Parmi les 2 études évaluant l’impact de l’allaitement sur les marqueurs inflammatoires et les adipokines, une étude ne constatait aucun impact sur le taux de protéine C-réactive et d’IL-6, et l’autre étude rapportait un taux sérique plus élevé de ghréline et de peptide YY, tous les deux corrélés à un risque plus bas de syndrome métabolique. 2 études transversales ont évalué l’impact de l’allaitement sur le diamètre artériel, et elles concluaient toutes les deux à un impact bénéfique de l’allaitement. Concernant les études sur les pathologies
cardiovasculaires, toutes les trois (dont 2 études prospectives) constataient l’impact bénéfique d’une plus longue durée totale d’allaitement, la magnitude de cet impact dépendant toutefois de l’âge des femmes ; une étude faisait état d’une courbe en U, le risque de
pathologie cardiovasculaire étant le plus bas chez les femmes de < 65 ans qui avaient allaité pendant 7 à 12 mois. Pour l’ensemble des études, 19 études (10 études transversales et 9 études prospectives) concluaient à un impact bénéfique significatif de l’allaitement sur au moins certains des facteurs évalués, et 9 études (3 transversales, 1 prospective et 1 randomisée) rapportaient un impact nul ou peu significatif sur certains facteurs. Aucune étude ne faisait état d’un impact négatif de l’allaitement sur la santé cardiovasculaire
maternelle. Un impact bénéfique de l’allaitement était rapporté par 12 des 16 études de qualité élevée et par 4 des 5 études de qualité moyenne.

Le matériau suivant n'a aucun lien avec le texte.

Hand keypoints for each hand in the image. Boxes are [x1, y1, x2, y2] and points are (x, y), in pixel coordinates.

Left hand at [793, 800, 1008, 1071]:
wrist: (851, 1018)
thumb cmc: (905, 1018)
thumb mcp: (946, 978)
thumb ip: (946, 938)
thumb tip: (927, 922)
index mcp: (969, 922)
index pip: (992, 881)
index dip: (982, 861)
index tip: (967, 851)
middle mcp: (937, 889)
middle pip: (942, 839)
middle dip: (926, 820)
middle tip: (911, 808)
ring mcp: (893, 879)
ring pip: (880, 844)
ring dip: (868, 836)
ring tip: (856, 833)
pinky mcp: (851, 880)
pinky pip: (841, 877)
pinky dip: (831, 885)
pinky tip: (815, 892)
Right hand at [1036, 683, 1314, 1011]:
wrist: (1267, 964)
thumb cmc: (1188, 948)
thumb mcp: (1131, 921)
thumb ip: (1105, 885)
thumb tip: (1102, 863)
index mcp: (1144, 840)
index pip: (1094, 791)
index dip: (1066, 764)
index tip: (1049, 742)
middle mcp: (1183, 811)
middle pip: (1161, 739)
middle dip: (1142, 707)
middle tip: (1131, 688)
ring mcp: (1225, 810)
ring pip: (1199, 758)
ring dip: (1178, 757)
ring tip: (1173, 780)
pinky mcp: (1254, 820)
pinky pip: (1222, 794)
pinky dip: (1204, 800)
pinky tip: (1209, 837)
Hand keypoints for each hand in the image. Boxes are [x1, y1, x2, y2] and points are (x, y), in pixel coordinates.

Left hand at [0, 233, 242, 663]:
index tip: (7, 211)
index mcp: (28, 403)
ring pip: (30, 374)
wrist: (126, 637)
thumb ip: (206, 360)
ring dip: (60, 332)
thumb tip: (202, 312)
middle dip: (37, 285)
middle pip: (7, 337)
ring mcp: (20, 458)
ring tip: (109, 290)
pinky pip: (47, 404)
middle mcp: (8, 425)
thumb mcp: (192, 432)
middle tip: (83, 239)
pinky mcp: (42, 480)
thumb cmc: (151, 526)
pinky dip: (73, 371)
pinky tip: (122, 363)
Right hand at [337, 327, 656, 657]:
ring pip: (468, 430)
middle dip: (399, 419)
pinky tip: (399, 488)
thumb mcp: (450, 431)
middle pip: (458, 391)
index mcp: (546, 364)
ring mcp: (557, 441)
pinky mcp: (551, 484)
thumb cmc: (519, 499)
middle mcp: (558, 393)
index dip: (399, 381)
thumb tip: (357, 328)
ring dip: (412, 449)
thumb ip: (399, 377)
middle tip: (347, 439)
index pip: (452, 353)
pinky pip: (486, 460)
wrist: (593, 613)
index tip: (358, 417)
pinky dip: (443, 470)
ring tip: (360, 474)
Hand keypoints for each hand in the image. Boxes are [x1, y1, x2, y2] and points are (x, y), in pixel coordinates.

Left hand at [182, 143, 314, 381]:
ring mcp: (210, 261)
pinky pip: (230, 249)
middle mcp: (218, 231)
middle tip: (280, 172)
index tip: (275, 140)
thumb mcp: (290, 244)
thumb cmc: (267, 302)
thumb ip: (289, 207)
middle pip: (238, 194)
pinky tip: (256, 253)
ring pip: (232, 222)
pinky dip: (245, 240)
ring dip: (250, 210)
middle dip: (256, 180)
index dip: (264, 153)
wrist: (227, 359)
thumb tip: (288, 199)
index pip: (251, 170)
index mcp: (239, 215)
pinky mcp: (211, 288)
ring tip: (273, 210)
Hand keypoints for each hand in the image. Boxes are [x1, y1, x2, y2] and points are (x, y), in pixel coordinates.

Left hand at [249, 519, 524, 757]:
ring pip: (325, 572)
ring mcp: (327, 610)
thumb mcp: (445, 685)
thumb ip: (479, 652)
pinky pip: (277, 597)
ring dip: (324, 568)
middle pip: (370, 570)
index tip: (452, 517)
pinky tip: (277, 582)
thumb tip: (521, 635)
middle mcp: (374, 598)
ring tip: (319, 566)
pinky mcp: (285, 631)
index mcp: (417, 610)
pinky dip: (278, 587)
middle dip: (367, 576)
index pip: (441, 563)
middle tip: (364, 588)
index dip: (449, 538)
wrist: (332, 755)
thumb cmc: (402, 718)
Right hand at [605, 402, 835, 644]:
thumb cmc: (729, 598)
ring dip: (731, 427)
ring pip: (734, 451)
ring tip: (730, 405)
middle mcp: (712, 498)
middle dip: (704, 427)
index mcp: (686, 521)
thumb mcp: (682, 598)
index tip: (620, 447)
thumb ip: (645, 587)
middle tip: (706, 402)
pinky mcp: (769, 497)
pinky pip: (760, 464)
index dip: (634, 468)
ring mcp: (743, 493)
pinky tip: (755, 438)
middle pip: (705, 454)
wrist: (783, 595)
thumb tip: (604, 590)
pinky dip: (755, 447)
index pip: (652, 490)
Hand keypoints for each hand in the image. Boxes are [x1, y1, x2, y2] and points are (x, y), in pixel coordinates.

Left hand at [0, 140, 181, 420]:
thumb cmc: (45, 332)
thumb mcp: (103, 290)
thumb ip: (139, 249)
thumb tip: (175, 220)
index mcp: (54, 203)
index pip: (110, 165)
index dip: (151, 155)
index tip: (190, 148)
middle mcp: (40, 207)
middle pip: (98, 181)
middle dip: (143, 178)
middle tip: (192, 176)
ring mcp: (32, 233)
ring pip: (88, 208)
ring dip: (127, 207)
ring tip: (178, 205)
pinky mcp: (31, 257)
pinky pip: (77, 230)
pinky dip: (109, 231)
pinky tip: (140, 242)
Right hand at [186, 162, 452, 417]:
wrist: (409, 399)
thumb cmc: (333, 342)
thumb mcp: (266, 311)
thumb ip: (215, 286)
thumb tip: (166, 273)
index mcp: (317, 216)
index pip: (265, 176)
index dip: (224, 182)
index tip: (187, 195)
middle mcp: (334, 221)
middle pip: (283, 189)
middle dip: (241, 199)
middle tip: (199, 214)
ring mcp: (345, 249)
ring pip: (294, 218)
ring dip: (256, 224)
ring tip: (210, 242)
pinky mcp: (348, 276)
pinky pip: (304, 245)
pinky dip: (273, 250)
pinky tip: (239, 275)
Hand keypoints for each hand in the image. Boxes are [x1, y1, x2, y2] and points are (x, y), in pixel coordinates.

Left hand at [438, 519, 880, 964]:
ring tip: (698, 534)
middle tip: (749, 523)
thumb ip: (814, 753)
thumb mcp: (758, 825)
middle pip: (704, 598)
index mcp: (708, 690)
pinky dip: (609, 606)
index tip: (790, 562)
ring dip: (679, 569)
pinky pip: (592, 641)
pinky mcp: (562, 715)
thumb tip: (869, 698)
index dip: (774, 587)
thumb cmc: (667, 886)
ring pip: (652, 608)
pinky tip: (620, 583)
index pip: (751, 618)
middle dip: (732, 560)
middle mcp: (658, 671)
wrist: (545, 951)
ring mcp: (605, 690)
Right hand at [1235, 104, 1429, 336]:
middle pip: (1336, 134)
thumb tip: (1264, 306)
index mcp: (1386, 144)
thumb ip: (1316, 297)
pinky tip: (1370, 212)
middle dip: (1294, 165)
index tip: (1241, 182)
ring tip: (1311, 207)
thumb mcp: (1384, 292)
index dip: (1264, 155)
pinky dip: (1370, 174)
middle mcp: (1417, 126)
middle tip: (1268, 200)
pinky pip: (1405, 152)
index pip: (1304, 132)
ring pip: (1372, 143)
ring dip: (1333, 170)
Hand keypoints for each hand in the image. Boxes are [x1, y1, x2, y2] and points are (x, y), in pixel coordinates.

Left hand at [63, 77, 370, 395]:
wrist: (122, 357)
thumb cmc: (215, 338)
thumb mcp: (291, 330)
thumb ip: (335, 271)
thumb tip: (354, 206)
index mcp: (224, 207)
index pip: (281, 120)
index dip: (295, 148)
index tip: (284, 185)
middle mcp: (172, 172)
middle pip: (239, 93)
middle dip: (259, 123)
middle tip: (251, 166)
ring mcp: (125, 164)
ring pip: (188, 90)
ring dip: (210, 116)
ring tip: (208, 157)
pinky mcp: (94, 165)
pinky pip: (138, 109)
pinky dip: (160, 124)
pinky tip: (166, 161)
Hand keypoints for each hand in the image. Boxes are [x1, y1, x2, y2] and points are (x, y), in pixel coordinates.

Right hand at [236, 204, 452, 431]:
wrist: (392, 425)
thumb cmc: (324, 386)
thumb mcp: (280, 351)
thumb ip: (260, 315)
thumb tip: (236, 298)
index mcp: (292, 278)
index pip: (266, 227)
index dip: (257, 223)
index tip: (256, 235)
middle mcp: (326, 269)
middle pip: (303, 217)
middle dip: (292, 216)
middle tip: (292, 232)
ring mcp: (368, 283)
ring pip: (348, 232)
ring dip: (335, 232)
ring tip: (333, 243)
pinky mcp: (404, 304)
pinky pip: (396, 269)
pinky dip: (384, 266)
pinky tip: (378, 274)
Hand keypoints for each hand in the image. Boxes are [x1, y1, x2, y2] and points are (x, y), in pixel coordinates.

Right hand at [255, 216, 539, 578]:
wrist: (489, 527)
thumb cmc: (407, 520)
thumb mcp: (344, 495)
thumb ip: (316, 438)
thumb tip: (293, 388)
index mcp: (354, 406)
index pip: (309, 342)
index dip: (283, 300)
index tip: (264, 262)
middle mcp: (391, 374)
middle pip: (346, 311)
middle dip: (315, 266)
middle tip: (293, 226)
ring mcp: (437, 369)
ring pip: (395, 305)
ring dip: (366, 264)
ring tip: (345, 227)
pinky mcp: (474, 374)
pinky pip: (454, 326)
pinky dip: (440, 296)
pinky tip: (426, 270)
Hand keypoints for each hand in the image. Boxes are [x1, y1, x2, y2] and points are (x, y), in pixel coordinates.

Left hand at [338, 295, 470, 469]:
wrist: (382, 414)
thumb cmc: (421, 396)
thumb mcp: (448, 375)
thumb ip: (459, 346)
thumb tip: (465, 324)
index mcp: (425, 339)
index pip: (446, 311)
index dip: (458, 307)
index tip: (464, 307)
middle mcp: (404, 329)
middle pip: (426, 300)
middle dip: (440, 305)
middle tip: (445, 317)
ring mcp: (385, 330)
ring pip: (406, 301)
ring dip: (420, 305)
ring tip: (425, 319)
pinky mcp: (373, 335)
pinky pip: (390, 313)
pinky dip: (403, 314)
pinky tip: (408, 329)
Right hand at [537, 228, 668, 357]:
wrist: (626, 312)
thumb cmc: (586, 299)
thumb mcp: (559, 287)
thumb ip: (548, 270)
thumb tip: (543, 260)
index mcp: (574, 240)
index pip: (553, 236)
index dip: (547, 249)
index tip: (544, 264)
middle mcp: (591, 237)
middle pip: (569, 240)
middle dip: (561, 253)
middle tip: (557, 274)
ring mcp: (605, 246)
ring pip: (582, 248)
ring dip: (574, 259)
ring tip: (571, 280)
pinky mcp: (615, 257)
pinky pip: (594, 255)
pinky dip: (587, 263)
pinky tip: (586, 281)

Les points forts de cette analyse sont sa méthodologie soigneuse et la prise en compte d’un nombre significatif d’études de bonne qualité. Ses points faibles sont le nombre insuffisant d’études prospectives pour chacun des facteurs analysés, et le fait que certaines études étaient de qualité moyenne. Toutefois, il semble bien que l’allaitement ait un impact bénéfique sur la santé cardiovasculaire maternelle, et certaines études (celles incluant des femmes ayant allaité pendant un total de ≥ 24 mois) permettent de penser que cet impact est dose-dépendant sur les facteurs de risque métabolique, l’hypertension, les pathologies cardiovasculaires et la mortalité pour ces pathologies ; toutefois, l’évaluation d’un tel impact nécessite d’autres études. Il semble également que l’impact de l’allaitement baisse progressivement ou devienne peu significatif avec l’âge (chez les femmes de > 50 ans à > 65 ans suivant les études), ou le délai écoulé depuis le dernier allaitement (> 30 ans). Il reste nécessaire de mener des études prospectives de bonne qualité sur le sujet.